Pointing out that the issue goes “way back”, Mr Seymour told Tribune Business: “We anticipated that the incentives would be expiring, and the former administration tried to deal with it through the passage of that legislation. I don’t want to get into whether it was good or bad; the point is at least it preserved those rights in terms of the Act, and no one was left dangling wondering whether they would have the security of the law behind the Government’s promises.

“Without having legislation to back it, it is really not worth it. People change their minds, and if one administration felt one way about it, without the backing of the law another administration can come in and say there’s nothing there.”

Mr Seymour is far from the only person concerned by this issue.

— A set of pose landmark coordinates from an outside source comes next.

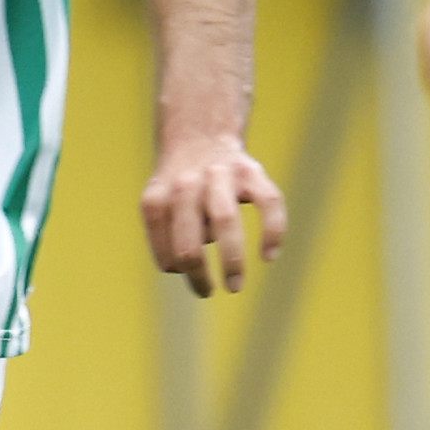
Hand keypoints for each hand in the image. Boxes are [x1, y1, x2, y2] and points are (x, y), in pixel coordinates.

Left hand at [142, 134, 286, 297]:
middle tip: (208, 292)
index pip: (165, 248)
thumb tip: (186, 268)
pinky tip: (268, 256)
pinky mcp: (251, 171)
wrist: (199, 137)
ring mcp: (220, 176)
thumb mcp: (159, 206)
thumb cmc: (179, 189)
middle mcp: (186, 185)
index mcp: (157, 199)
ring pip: (224, 220)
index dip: (175, 268)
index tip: (186, 274)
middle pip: (188, 239)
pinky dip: (272, 231)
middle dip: (198, 273)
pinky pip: (268, 202)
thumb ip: (168, 236)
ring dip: (231, 259)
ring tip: (234, 286)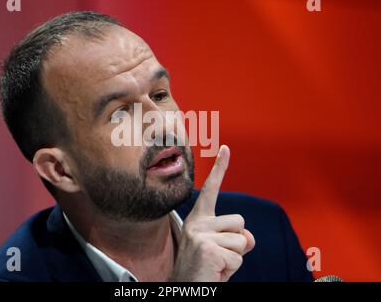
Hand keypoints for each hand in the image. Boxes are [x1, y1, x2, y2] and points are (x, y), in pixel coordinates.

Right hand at [170, 145, 254, 281]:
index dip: (220, 168)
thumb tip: (249, 238)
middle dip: (237, 243)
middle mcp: (196, 223)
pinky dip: (231, 269)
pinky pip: (238, 256)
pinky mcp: (207, 248)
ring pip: (242, 240)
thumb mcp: (221, 250)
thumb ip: (236, 237)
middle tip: (218, 257)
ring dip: (234, 257)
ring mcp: (200, 235)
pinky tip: (214, 271)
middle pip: (239, 221)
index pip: (211, 190)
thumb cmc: (204, 270)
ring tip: (215, 265)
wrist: (186, 289)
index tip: (226, 148)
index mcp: (198, 220)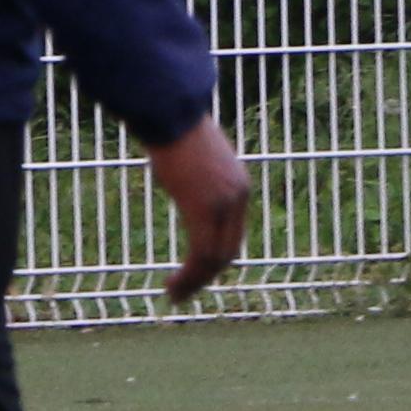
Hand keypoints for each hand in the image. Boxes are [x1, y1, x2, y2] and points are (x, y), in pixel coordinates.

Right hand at [150, 120, 254, 305]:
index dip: (216, 259)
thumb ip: (200, 182)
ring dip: (195, 282)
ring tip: (176, 296)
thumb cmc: (175, 132)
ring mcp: (223, 204)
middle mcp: (237, 198)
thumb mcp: (197, 162)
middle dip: (206, 277)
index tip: (197, 273)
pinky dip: (189, 275)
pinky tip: (173, 286)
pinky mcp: (204, 208)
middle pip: (228, 252)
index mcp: (239, 187)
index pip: (234, 235)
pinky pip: (201, 253)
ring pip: (215, 258)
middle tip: (185, 293)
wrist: (172, 114)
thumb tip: (188, 189)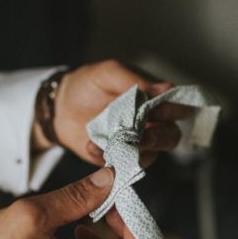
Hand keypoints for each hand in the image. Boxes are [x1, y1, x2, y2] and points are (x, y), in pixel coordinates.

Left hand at [42, 60, 194, 165]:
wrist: (59, 105)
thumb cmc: (89, 84)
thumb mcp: (110, 72)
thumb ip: (136, 80)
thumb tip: (166, 88)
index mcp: (154, 99)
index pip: (178, 107)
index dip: (174, 111)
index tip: (158, 110)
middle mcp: (151, 123)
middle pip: (171, 136)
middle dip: (159, 137)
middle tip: (142, 134)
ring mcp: (135, 144)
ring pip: (150, 155)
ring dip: (134, 151)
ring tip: (112, 142)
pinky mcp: (118, 159)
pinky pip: (122, 166)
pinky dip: (109, 159)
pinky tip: (92, 147)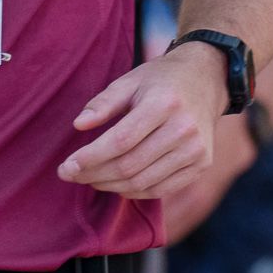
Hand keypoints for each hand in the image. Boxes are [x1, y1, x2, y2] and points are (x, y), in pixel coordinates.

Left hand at [61, 38, 229, 199]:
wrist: (207, 80)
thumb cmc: (161, 80)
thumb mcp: (130, 80)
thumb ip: (103, 102)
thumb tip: (79, 125)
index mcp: (164, 104)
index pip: (120, 141)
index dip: (90, 158)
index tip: (65, 167)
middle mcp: (184, 129)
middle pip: (130, 166)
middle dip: (94, 175)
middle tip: (72, 175)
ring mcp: (196, 150)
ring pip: (143, 182)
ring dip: (110, 186)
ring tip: (90, 179)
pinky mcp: (201, 164)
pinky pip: (161, 189)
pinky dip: (134, 192)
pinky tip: (116, 184)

Carey Leonard, the former GBPA in-house counsel, earlier this year urged the Government to finally give Freeport’s private sector the certainty it urgently needs by fulfilling a key 2017 campaign pledge to replace the Christie-era investment legislation.

He added that the city’s business community was becoming increasingly nervous that a Philip Davis-led PLP administration might seek to revive the Grand Bahama (Port Area) Investment Incentives Act 2016.

“Why invest in the Port area if you have to pay service charges as well as real property tax? That’s double taxation. This government has had three-and-half years to fix that and they haven’t. It’s like the sword of Damocles over one’s head. If I’m at the discretion of the Government of the day, why would I bother to invest?” Mr Leonard said.

Replacing the Christie administration’s legislation topped the Free National Movement’s (FNM) list of 2017 campaign pledges for Grand Bahama. It said: “To jumpstart and fix the Grand Bahama economy so that we may maximise and realise new, substantial sustainable development benefits the FNM will.... repeal and replace the Grand Bahama (Port Area) Investment Incentives Act 2016 to ensure that all licensees receive equal treatment under the law.”